[EXERCISE INSTRUCTIONS]: Every entry below is to be retyped exactly as it stands.

[INPUT]:
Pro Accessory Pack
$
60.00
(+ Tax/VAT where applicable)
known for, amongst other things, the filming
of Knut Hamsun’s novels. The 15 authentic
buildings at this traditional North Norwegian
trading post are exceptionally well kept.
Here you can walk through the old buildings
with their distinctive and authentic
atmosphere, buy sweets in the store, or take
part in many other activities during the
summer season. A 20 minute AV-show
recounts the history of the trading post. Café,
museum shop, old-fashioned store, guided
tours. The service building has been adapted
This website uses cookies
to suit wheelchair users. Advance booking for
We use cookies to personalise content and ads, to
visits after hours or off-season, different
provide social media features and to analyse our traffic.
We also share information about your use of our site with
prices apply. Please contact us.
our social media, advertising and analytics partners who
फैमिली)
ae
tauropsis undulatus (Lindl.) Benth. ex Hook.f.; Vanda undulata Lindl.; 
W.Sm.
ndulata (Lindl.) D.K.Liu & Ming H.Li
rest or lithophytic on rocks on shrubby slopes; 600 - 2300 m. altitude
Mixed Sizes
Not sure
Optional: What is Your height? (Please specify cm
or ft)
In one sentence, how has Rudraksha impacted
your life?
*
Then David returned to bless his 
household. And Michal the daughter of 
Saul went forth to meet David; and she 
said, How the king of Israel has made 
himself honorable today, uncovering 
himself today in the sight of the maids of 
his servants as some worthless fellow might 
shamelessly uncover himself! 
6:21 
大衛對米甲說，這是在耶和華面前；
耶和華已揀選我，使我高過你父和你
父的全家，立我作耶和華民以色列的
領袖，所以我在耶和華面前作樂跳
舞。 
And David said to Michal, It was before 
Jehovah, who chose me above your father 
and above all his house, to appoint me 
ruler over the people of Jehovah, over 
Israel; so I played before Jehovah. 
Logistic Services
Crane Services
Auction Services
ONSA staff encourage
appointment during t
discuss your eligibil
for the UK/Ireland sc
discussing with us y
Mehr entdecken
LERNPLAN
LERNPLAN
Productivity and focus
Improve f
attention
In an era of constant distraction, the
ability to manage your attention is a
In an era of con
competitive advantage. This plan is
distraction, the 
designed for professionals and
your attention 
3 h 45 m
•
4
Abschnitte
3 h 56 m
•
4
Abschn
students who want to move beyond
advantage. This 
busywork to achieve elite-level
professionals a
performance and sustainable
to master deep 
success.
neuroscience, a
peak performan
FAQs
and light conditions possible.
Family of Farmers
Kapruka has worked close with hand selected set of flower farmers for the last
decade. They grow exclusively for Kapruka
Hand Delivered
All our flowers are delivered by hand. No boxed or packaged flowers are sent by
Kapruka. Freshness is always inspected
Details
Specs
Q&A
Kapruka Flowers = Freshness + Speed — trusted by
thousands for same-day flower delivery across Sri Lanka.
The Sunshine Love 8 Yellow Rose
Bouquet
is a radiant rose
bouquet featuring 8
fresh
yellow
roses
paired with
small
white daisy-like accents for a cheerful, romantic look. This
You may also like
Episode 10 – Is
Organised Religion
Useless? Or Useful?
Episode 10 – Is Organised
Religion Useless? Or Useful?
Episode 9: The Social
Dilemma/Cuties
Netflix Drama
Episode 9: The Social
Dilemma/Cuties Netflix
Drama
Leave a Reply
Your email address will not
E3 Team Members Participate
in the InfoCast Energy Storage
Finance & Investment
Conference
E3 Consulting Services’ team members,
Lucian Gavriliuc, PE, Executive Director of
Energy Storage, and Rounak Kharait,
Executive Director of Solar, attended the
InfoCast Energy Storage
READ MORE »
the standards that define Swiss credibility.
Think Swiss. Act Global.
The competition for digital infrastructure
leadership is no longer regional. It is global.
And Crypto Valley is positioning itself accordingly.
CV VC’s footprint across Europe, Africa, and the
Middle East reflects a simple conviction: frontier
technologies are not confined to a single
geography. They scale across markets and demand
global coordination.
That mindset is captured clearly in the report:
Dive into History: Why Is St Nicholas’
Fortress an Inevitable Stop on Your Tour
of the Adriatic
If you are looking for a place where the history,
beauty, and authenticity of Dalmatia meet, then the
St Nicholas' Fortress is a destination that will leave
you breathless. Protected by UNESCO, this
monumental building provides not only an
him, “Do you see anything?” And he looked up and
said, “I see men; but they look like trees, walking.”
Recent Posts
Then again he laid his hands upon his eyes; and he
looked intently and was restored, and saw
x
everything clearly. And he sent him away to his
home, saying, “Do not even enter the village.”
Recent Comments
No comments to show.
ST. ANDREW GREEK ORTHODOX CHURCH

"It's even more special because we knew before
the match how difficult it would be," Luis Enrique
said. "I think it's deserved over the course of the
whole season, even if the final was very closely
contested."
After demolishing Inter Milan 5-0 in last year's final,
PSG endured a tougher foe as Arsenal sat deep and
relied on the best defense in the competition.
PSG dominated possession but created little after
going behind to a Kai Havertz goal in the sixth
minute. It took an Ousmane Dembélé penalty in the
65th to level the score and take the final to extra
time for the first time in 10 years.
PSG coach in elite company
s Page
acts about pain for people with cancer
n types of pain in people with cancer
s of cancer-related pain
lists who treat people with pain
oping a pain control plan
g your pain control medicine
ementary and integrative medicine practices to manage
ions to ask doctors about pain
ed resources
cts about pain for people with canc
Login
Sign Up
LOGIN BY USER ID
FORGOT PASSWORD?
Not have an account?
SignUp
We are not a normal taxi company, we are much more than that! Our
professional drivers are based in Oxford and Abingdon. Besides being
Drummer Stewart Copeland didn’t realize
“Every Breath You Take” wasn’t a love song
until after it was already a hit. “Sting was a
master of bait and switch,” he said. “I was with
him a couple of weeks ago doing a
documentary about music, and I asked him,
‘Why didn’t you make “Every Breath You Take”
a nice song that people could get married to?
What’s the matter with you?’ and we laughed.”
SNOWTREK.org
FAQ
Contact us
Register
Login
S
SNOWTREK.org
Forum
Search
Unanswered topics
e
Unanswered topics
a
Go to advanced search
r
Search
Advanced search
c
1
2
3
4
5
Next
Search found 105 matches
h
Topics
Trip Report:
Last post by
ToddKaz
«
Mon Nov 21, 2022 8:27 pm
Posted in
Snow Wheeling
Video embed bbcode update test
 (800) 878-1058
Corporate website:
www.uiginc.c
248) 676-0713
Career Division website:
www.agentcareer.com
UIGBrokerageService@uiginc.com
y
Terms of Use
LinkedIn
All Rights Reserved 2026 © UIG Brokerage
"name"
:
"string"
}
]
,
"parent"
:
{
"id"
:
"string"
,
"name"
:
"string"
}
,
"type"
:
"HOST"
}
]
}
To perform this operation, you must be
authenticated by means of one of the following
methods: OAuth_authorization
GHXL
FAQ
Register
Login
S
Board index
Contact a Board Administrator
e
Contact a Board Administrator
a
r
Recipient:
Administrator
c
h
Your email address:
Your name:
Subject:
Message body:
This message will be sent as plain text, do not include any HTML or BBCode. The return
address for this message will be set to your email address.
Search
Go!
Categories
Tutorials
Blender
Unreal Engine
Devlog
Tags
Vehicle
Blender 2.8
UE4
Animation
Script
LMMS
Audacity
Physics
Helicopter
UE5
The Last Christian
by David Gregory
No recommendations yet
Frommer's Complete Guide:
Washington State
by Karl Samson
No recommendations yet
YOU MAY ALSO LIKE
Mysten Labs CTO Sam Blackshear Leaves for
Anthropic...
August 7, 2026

[ANSWER AREA]:
Pro Accessory Pack
$
60.00
(+ Tax/VAT where applicable)
known for, amongst other things, the filming
of Knut Hamsun’s novels. The 15 authentic
buildings at this traditional North Norwegian
trading post are exceptionally well kept.
Here you can walk through the old buildings
with their distinctive and authentic
atmosphere, buy sweets in the store, or take
part in many other activities during the
summer season. A 20 minute AV-show
recounts the history of the trading post. Café,
museum shop, old-fashioned store, guided
tours. The service building has been adapted
This website uses cookies
to suit wheelchair users. Advance booking for
We use cookies to personalise content and ads, to
visits after hours or off-season, different
provide social media features and to analyse our traffic.
We also share information about your use of our site with
prices apply. Please contact us.
our social media, advertising and analytics partners who
फैमिली)
ae
tauropsis undulatus (Lindl.) Benth. ex Hook.f.; Vanda undulata Lindl.; 
W.Sm.
ndulata (Lindl.) D.K.Liu & Ming H.Li
rest or lithophytic on rocks on shrubby slopes; 600 - 2300 m. altitude
Mixed Sizes
Not sure
Optional: What is Your height? (Please specify cm
or ft)
In one sentence, how has Rudraksha impacted
your life?
*
Then David returned to bless his 
household. And Michal the daughter of 
Saul went forth to meet David; and she 
said, How the king of Israel has made 
himself honorable today, uncovering 
himself today in the sight of the maids of 
his servants as some worthless fellow might 
shamelessly uncover himself! 
6:21 
大衛對米甲說，這是在耶和華面前；
耶和華已揀選我，使我高過你父和你
父的全家，立我作耶和華民以色列的
領袖，所以我在耶和華面前作樂跳
舞。 
And David said to Michal, It was before 
Jehovah, who chose me above your father 
and above all his house, to appoint me 
ruler over the people of Jehovah, over 
Israel; so I played before Jehovah. 
Logistic Services
Crane Services
Auction Services
ONSA staff encourage
appointment during t
discuss your eligibil
for the UK/Ireland sc
discussing with us y
Mehr entdecken
LERNPLAN
LERNPLAN
Productivity and focus
Improve f
attention
In an era of constant distraction, the
ability to manage your attention is a
In an era of con
competitive advantage. This plan is
distraction, the 
designed for professionals and
your attention 
3 h 45 m
•
4
Abschnitte
3 h 56 m
•
4
Abschn
students who want to move beyond
advantage. This 
busywork to achieve elite-level
professionals a
performance and sustainable
to master deep 
success.
neuroscience, a
peak performan
FAQs
and light conditions possible.
Family of Farmers
Kapruka has worked close with hand selected set of flower farmers for the last
decade. They grow exclusively for Kapruka
Hand Delivered
All our flowers are delivered by hand. No boxed or packaged flowers are sent by
Kapruka. Freshness is always inspected
Details
Specs
Q&A
Kapruka Flowers = Freshness + Speed — trusted by
thousands for same-day flower delivery across Sri Lanka.
The Sunshine Love 8 Yellow Rose
Bouquet
is a radiant rose
bouquet featuring 8
fresh
yellow
roses
paired with
small
white daisy-like accents for a cheerful, romantic look. This
You may also like
Episode 10 – Is
Organised Religion
Useless? Or Useful?
Episode 10 – Is Organised
Religion Useless? Or Useful?
Episode 9: The Social
Dilemma/Cuties
Netflix Drama
Episode 9: The Social
Dilemma/Cuties Netflix
Drama
Leave a Reply
Your email address will not
E3 Team Members Participate
in the InfoCast Energy Storage
Finance & Investment
Conference
E3 Consulting Services’ team members,
Lucian Gavriliuc, PE, Executive Director of
Energy Storage, and Rounak Kharait,
Executive Director of Solar, attended the
InfoCast Energy Storage
READ MORE »
the standards that define Swiss credibility.
Think Swiss. Act Global.
The competition for digital infrastructure
leadership is no longer regional. It is global.
And Crypto Valley is positioning itself accordingly.
CV VC’s footprint across Europe, Africa, and the
Middle East reflects a simple conviction: frontier
technologies are not confined to a single
geography. They scale across markets and demand
global coordination.
That mindset is captured clearly in the report:
Dive into History: Why Is St Nicholas’
Fortress an Inevitable Stop on Your Tour
of the Adriatic
If you are looking for a place where the history,
beauty, and authenticity of Dalmatia meet, then the
St Nicholas' Fortress is a destination that will leave
you breathless. Protected by UNESCO, this
monumental building provides not only an
him, “Do you see anything?” And he looked up and
said, “I see men; but they look like trees, walking.”
Recent Posts
Then again he laid his hands upon his eyes; and he
looked intently and was restored, and saw
x
everything clearly. And he sent him away to his
home, saying, “Do not even enter the village.”
Recent Comments
No comments to show.
ST. ANDREW GREEK ORTHODOX CHURCH

"It's even more special because we knew before
the match how difficult it would be," Luis Enrique
said. "I think it's deserved over the course of the
whole season, even if the final was very closely
contested."
After demolishing Inter Milan 5-0 in last year's final,
PSG endured a tougher foe as Arsenal sat deep and
relied on the best defense in the competition.
PSG dominated possession but created little after
going behind to a Kai Havertz goal in the sixth
minute. It took an Ousmane Dembélé penalty in the
65th to level the score and take the final to extra
time for the first time in 10 years.
PSG coach in elite company
s Page
acts about pain for people with cancer
n types of pain in people with cancer
s of cancer-related pain
lists who treat people with pain
oping a pain control plan
g your pain control medicine
ementary and integrative medicine practices to manage
ions to ask doctors about pain
ed resources
cts about pain for people with canc
Login
Sign Up
LOGIN BY USER ID
FORGOT PASSWORD?
Not have an account?
SignUp
We are not a normal taxi company, we are much more than that! Our
professional drivers are based in Oxford and Abingdon. Besides being
Drummer Stewart Copeland didn’t realize
“Every Breath You Take” wasn’t a love song
until after it was already a hit. “Sting was a
master of bait and switch,” he said. “I was with
him a couple of weeks ago doing a
documentary about music, and I asked him,
‘Why didn’t you make “Every Breath You Take”
a nice song that people could get married to?
What’s the matter with you?’ and we laughed.”
SNOWTREK.org
FAQ
Contact us
Register
Login
S
SNOWTREK.org
Forum
Search
Unanswered topics
e
Unanswered topics
a
Go to advanced search
r
Search
Advanced search
c
1
2
3
4
5
Next
Search found 105 matches
h
Topics
Trip Report:
Last post by
ToddKaz
«
Mon Nov 21, 2022 8:27 pm
Posted in
Snow Wheeling
Video embed bbcode update test
 (800) 878-1058
Corporate website:
www.uiginc.c
248) 676-0713
Career Division website:
www.agentcareer.com
UIGBrokerageService@uiginc.com
y
Terms of Use
LinkedIn
All Rights Reserved 2026 © UIG Brokerage
"name"
:
"string"
}
]
,
"parent"
:
{
"id"
:
"string"
,
"name"
:
"string"
}
,
"type"
:
"HOST"
}
]
}
To perform this operation, you must be
authenticated by means of one of the following
methods: OAuth_authorization
GHXL
FAQ
Register
Login
S
Board index
Contact a Board Administrator
e
Contact a Board Administrator
a
r
Recipient:
Administrator
c
h
Your email address:
Your name:
Subject:
Message body:
This message will be sent as plain text, do not include any HTML or BBCode. The return
address for this message will be set to your email address.
Search
Go!
Categories
Tutorials
Blender
Unreal Engine
Devlog
Tags
Vehicle
Blender 2.8
UE4
Animation
Script
LMMS
Audacity
Physics
Helicopter
UE5
The Last Christian
by David Gregory
No recommendations yet
Frommer's Complete Guide:
Washington State
by Karl Samson
No recommendations yet
YOU MAY ALSO LIKE
Mysten Labs CTO Sam Blackshear Leaves for
Anthropic...
August 7, 2026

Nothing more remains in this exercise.